Self-righting transitions are destabilizing, barrier-crossing transitions on landscape

Reconstruction of the robot’s 3D motion on the potential energy landscape revealed that its self-righting transitions are probabilistic barrier-crossing transitions (Figure 6, Figure 6—video 1). Except when the robot was upright, upside-down, or metastable, it was always statically unstable and its system state was strongly attracted to one of these three local minima basins. At the beginning of each attempt, the system state was in the upside-down basin. As the wings opened, it was attracted toward the metastable basin that emerged. In failed attempts, the system state was trapped in the metastable basin and unable to escape it (Figure 6, black curves). In successful attempts, it crossed a potential energy barrier (Figure 5B, dashed black curve) to escape the metastable basin and reach a roll upright basin (Figure 6, Figure 6—video 1, white curves). These observations are in accord with the animal’s center of mass height measurements at the beginning, maximal pitch, and end of each attempt from the previous study (Li et al., 2019) projected onto the animal’s potential energy landscape (Figure 2C,D).

Self-righting via rolling overcomes smaller barrier than via pitching

For both the animal and robot, the potential energy landscape model allowed us to quantify the potential energy barrier for self-righting via the pitch and roll modes. The barrier to escape the metastable state to self-right varied with the direction along which the system moved in the body pitch-roll space (Figures 5C7C, Figure 7—figure supplement 1). We defined the pitch and roll barriers as the minimal barriers to escape from the metastable local minimum toward the pitch and roll upright basins (Figure 5C, blue and red arrow). At all wing opening angles up to 90°, the roll barrier was always lower than the pitch barrier (Figures 5C7C, Figure 7—figure supplement 1C).

* **Dataset entries**:

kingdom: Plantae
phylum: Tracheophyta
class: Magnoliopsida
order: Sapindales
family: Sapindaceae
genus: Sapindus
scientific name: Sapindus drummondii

...

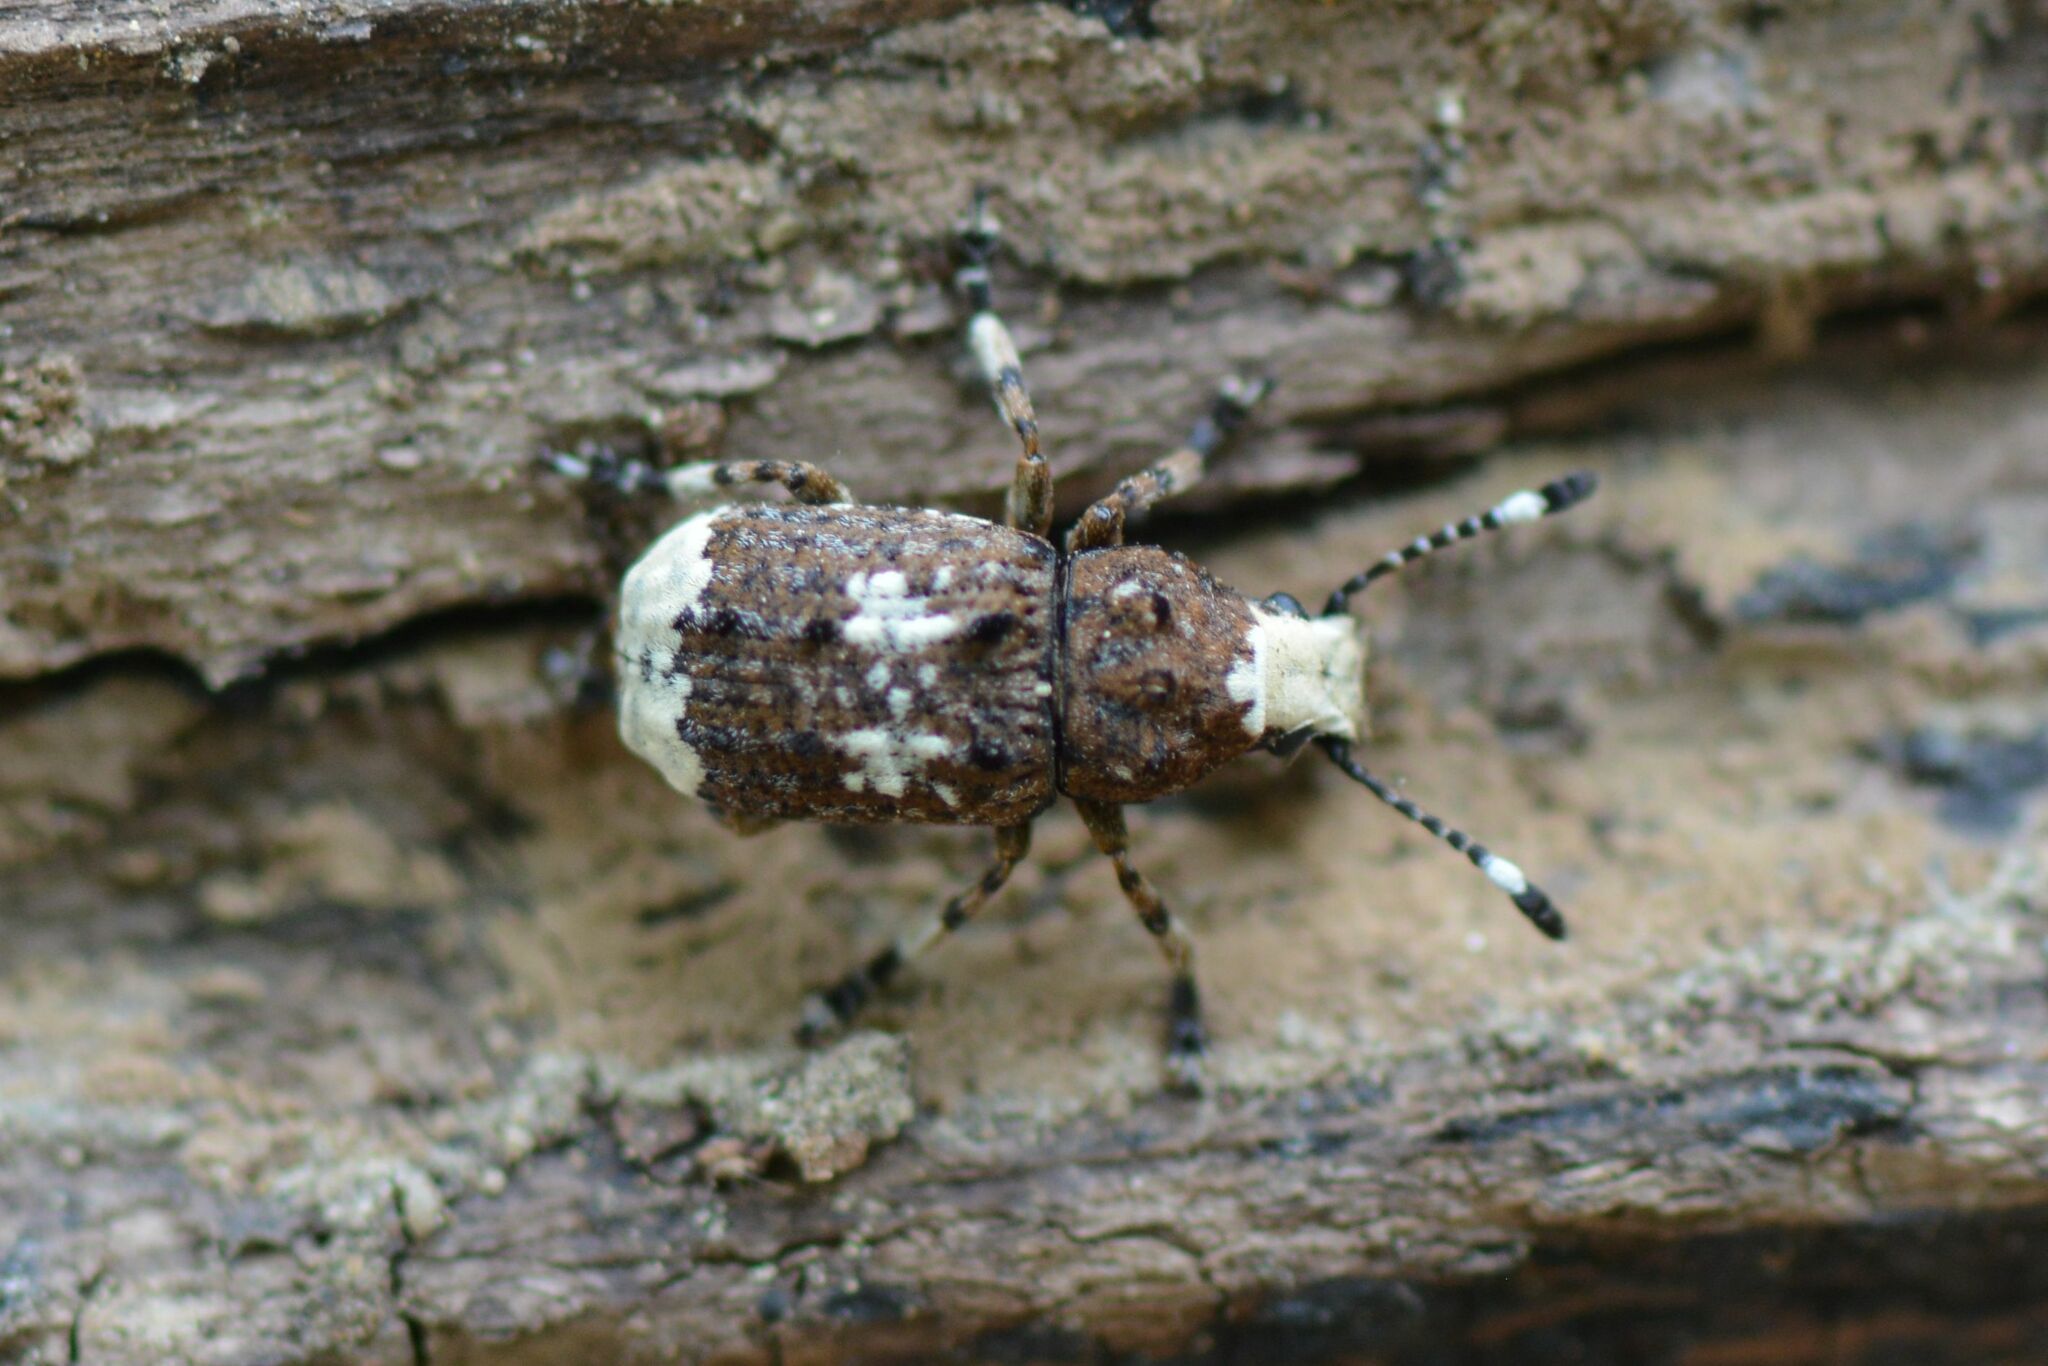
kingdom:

==

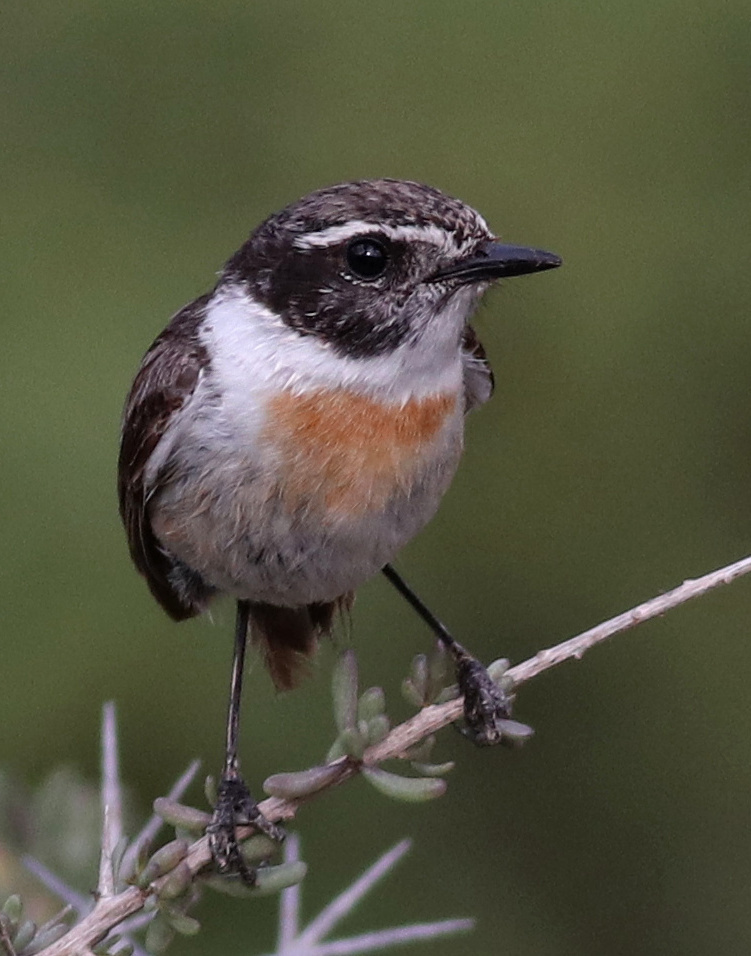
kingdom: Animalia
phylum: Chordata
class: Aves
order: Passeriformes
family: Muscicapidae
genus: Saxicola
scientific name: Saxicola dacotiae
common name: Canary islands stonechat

* **Complete the following**:
**1.** Answer each question from the excerpt on self-righting.
(a) At the beginning of each attempt, which basin was the system state in?
(b) What happened to the system state in failed attempts?
(c) At all wing opening angles up to 90°, which barrier was always lower?
**2.** Reproduce the passage of the excerpt on self-righting from "For both the" up to and including "7—figure supplement 1C).", replacing "metastable" with "intermediate".

* **Exercise answers**:
**1.**
(a) The upside-down basin.
(b) It was trapped in the metastable basin and unable to escape it.
(c) The roll barrier, which was always lower than the pitch barrier.

**2.**
For both the animal and robot, the potential energy landscape model allowed us to quantify the potential energy barrier for self-righting via the pitch and roll modes. The barrier to escape the intermediate state to self-right varied with the direction along which the system moved in the body pitch-roll space (Figures 5C7C, Figure 7—figure supplement 1). We defined the pitch and roll barriers as the minimal barriers to escape from the intermediate local minimum toward the pitch and roll upright basins (Figure 5C, blue and red arrow). At all wing opening angles up to 90°, the roll barrier was always lower than the pitch barrier (Figures 5C7C, Figure 7—figure supplement 1C).